NEWS & LETTERS, May-June 2012
World in View
Syrian cry for solidarity
by Gerry Emmett
It comes as no surprise that Bashar al-Assad's word means nothing. He has already violated the April "ceasefire" he promised Kofi Annan and the UN, first by leaving his troops in place in Syria's cities and villages. With his rule at stake, Assad will not allow peaceful protests to resume.
Further, his forces have continued to murder the Syrian people in full view of the world. Assad's slaughter even spilled outside the borders of Syria itself, with murderous attacks on refugees in Turkey and Lebanon. "The ceasefire is the new joke" read protesters' signs in the streets.

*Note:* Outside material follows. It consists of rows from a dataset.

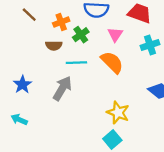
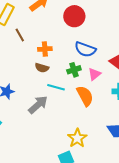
brown line: (29, 15) -> (20, 35), moved
orange cross: (61, 22) -> (45, 49), moved
green cross: (81, 35) -> (74, 70), moved

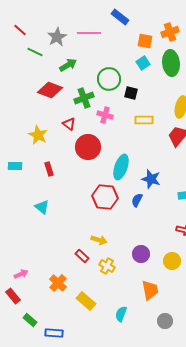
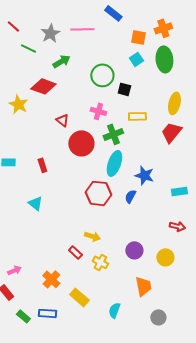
green cross: (84, 98) -> (113, 134), moved
yellow star: (38, 135) -> (18, 104), moved
blue rectangle: (54, 333) -> (47, 313), moved

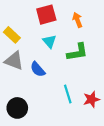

Some of the forces arrayed against Syria's revolution could be seen off the coast of Tartus, with Russia sending aircraft carriers in a show of support for Assad, and Iranian ships reportedly unloading more weapons and ammunition for the regime's forces to use against both the under-supplied armed resistance and unarmed protesters. Less visible are the ties and compromises that belie the rhetoric of the U.S. and other governments.

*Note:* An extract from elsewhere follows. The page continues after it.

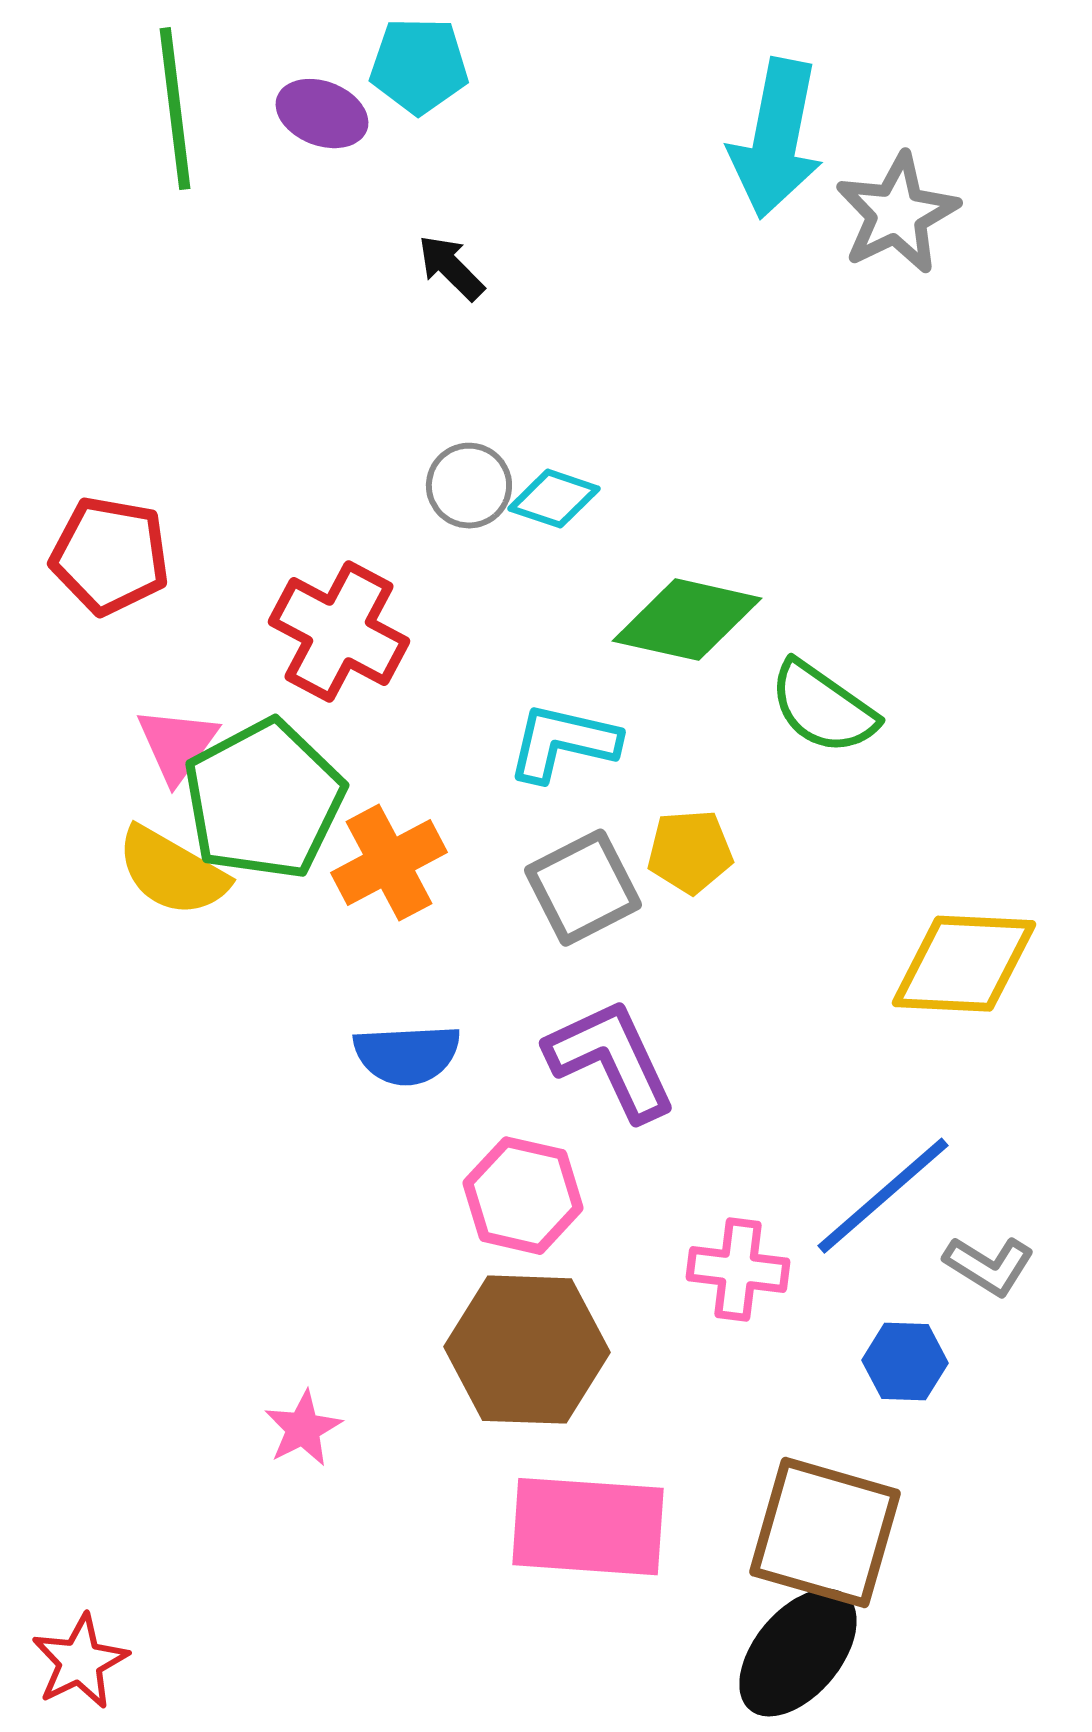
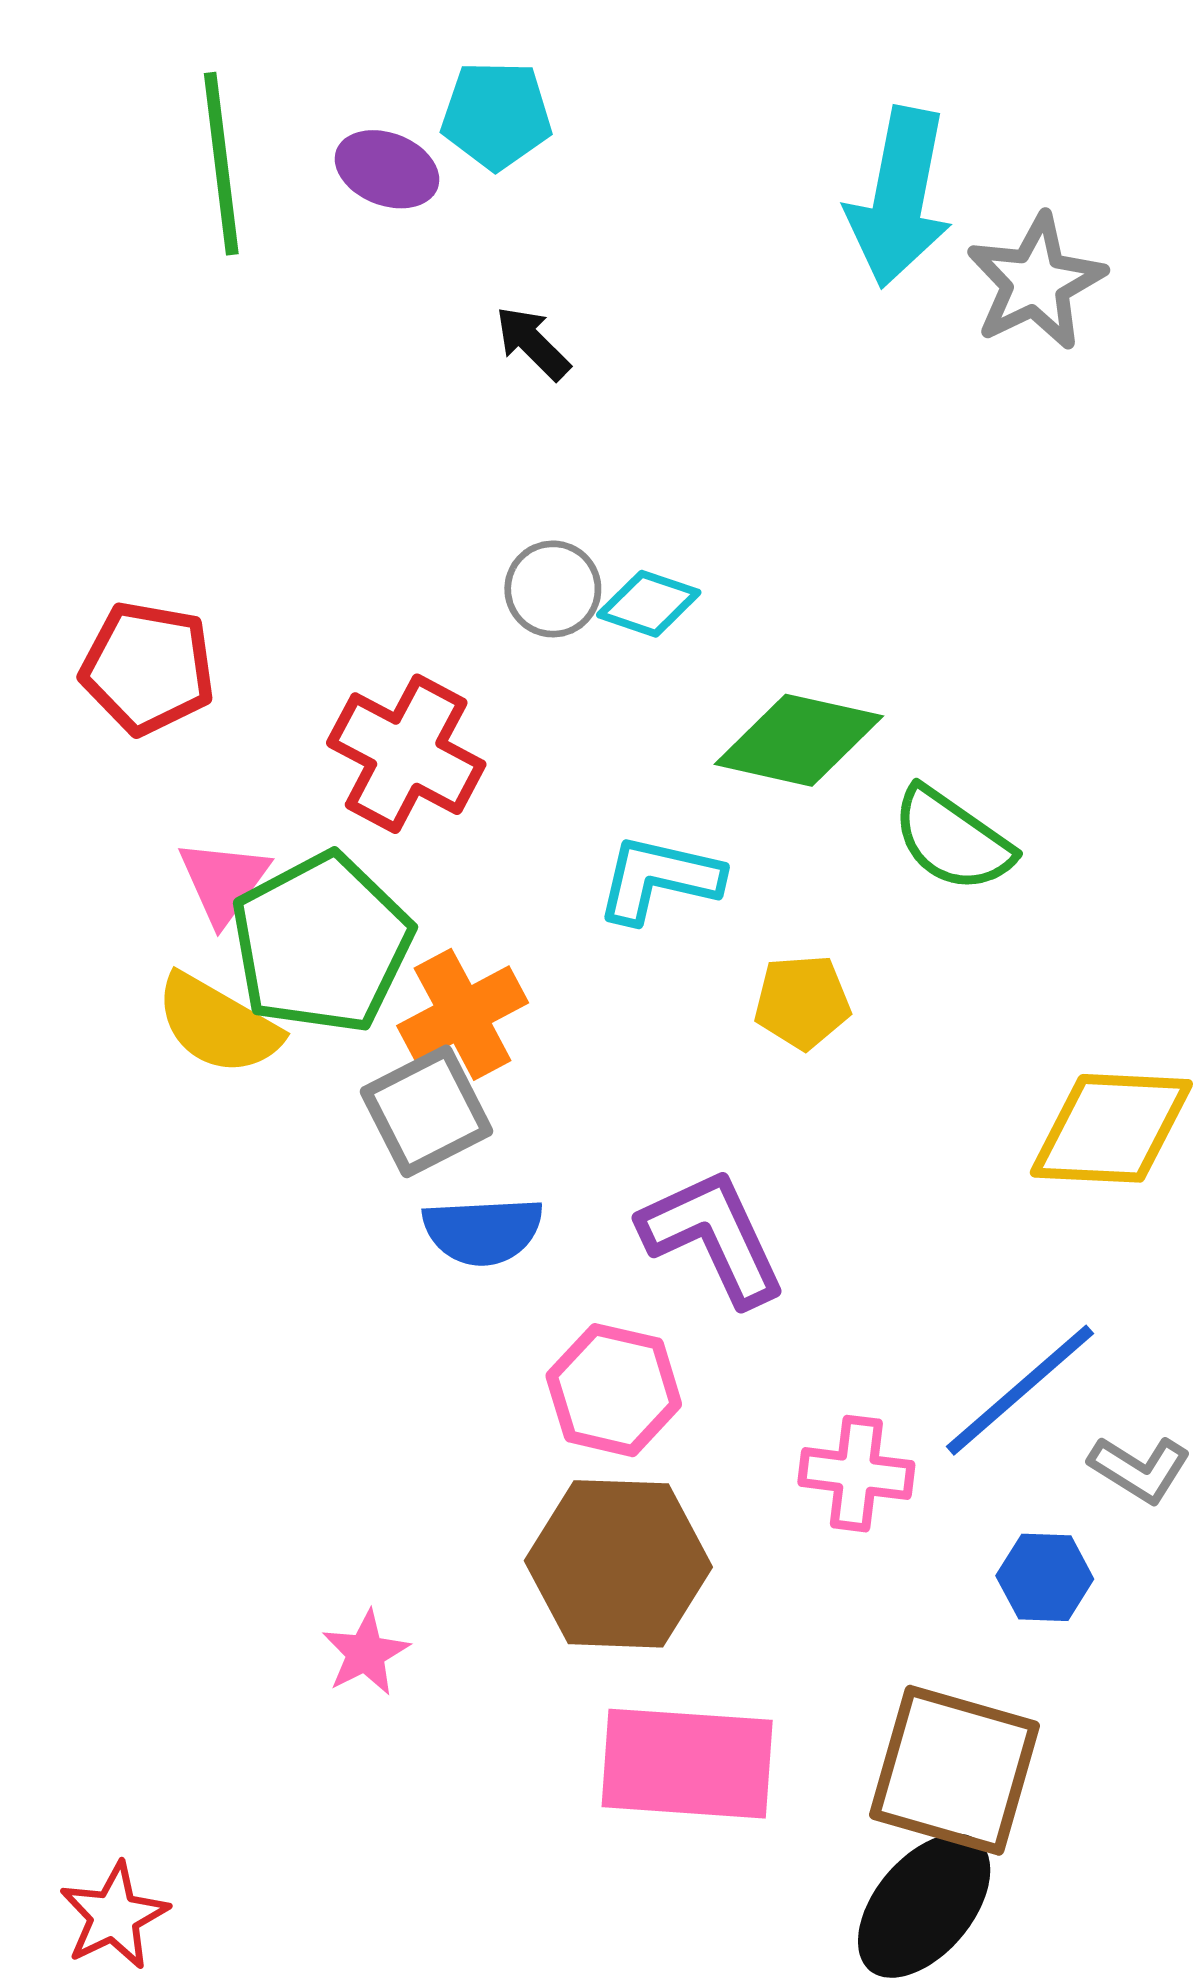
gray square: (583, 888) -> (427, 1111), moved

REVOLUTION OR 'CRISIS MANAGEMENT'?
For instance, Defense Secretary Leon Panetta was embarrassed in Congressional hearings that revealed the U.S. military does business with the same Russian firms that are supplying Assad. This is the tip of the iceberg. As international law expert M. Cherif Bassiouni explained in a discussion at the University of Chicago on April 6, the UN has been attempting to craft a compromise in Syria that will satisfy all the great powers, including the U.S., Russia and China.
In other words, the UN and other half-measures taken, or not taken, over Syria are mainly an effort to manage what the rulers see as a profound crisis--the Syrian people's undaunted passion for freedom, inseparable from the Arab Spring and all it has inspired around the world. The determinant for the rulers is their fear of revolution, the practice of freedom.
Every crocodile tear shed over Syria has been paid for with the Syrian people's blood and heroism. The Syrian revolution has placed a challenge to all the world's revolutionaries as well as to its rulers.
A MESSAGE TO 'FRIENDS OF SYRIA'
The passion of Syria's people was expressed in a message from Homs activist Khaled Abu Salah to the "Friends of Syria" conference April 1 in Istanbul:
At the beginning of the Syrian Revolution, we Syrians discussed amongst ourselves with almost naive certainty that the year 2011 was not like the year 1982, when Assad the father was able to destroy the city of Hama without any international reaction to speak of. We thought that times had changed, and the technological revolution provided the Syrians the means of showing the world what was happening to them. We thought that the standard of ethics in international politics had been elevated and that it was not possible for Assad the son to repeat what his father did. But today, after the destruction of many parts of our city, and especially Baba Amr, and the slaughter of our women and children, we Syrians are convinced, and especially in Homs, that international ethics have unfortunately remained unchanged...
After all this slaughter and these massacres, we ask, do the Syrian people not belong to your community, the human community?...
Yes, dear Friends of Syria, bread alone is not enough for humans to live. But there are people on this Earth who are still without bread. They are calling to you, inheritors of the Age of Enlightenment, in the name of the absolute value of human life. Do we deserve to live on this Earth?
This profound questioning of historic reality demands something of revolutionaries. Karl Marx first articulated the idea of Permanent Revolution in 1843, and by 1844 he was already counterposing it to Napoleon's "perfection of the Terror" in the State. It shouldn't be too hard to see that, in Syria today, the violence called upon by all state-capitalist powers has come into conflict with the democratic aspirations released worldwide by the Arab Spring.
It is vital to find ways of building solidarity between all the forces of revolt, and in doing this, to develop the dialectic of Absolute Negativity that points to what we are fighting for--genuine freedom. As in all truly revolutionary moments, it is revolution in permanence that becomes the most concrete, practical line of thought and action.
There are infinite ways of avoiding this issue. Not one of them will move history forward. A successful counter-revolution will not produce a return to the status quo, but something much worse than before.